Now, what looks so easy will become very complicated. Those biology students and their professors possess an incredible knowledge about marine life. They have sophisticated equipment like underwater cameras and lights, expensive diving equipment, lap tops, projectors, etc. They could tell you with an incredible accuracy how the corals live, how they feed and grow and what kind of ecosystem they are part of. On the other hand, it looks impossible for them to be able to prevent tons of plastic to go into the oceans they are fond of.
How to explain that paradox: That the most brilliant biology students are unable to make a garbage system happen?
The answer lies in the educational system as a whole. Universities are designed to produce specialists. Yes, you can tell me with molecular details about the way a marine species live and reproduce but you have no cue about how to stop the garbage dumping into the ocean even on a small island like Bali. No clue! You can have three PhD’s, one in biology, another in physics and a third one in astronomy and you still don’t know anything about important topics like human psychology or politics. You are just clueless, because you don’t have a stop-garbage-dumping-into-oceans PhD. Your specialty is somewhere else. There are no classes of politics if you study biology. And there are no classes of biology of you study politics.
And since such PhD’s do not really exist, because science seems more important than fighting disastrous pollution, the job is left to politicians. From time to time, and more often, we hear about eminent scientists signing letters and urging politicians to take immediate actions in order to stop this unprecedented collapse of biodiversity. Do those scientists really think politicians acting under our political systems can, if we suppose they want, address such global and profound issues?

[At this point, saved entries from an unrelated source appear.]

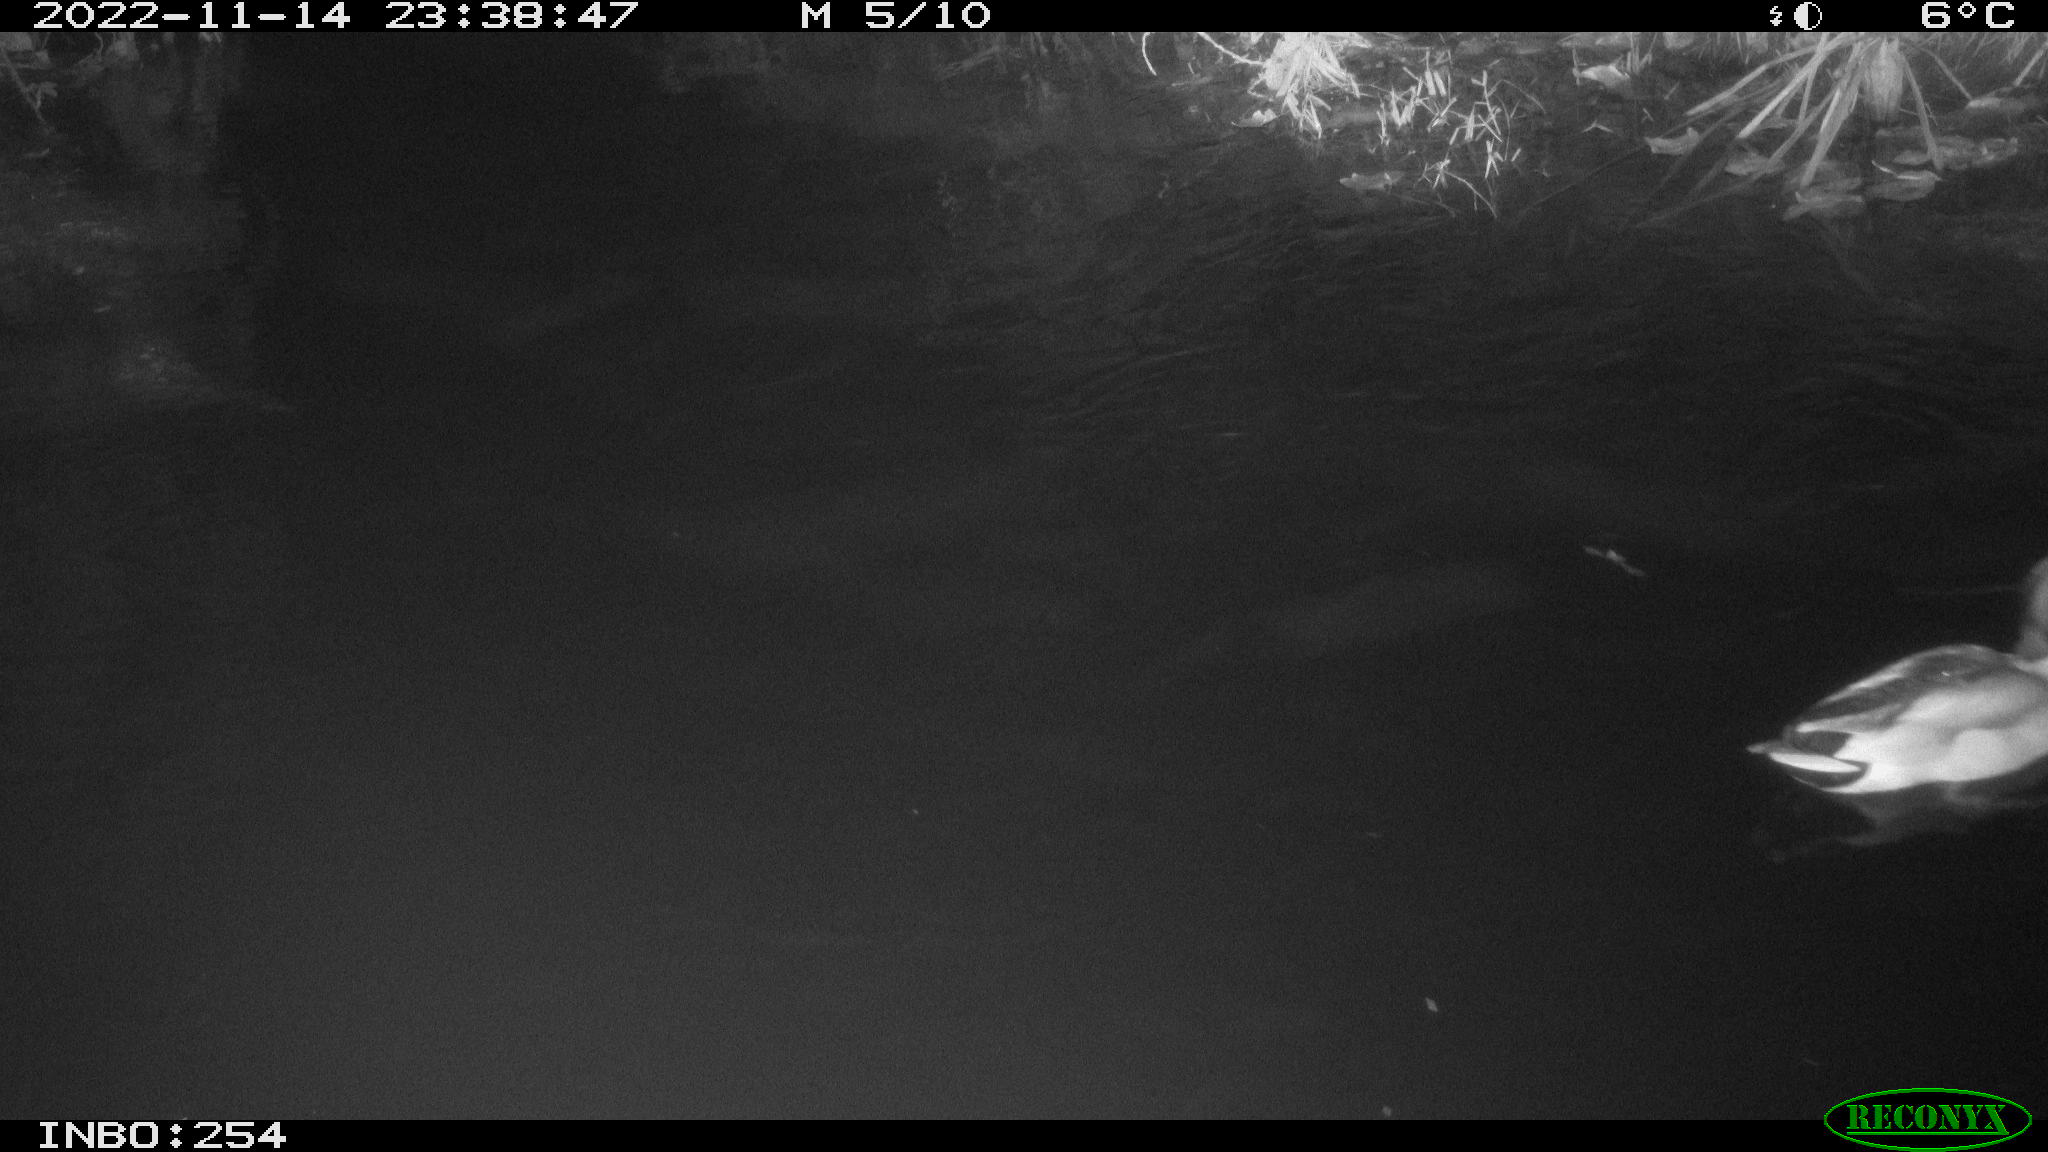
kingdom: Animalia
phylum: Chordata
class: Aves
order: Anseriformes
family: Anatidae
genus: Anas
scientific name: Anas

And who are those politicians? Why don’t we just replace them? Can we become politicians? Are we allowed to? Can you please tell me: can a biologist be a politician? Or should he just keep using all his time and skills to look into organic molecules and watch life vanish?
That’s when we could maybe achieve something in terms of environment; it is when we will understand that our global political system as a whole is finished. We, specialists or non-specialists of any field, we have to pay more attention to politics in order to build new systems that give less importance to money and more importance to life.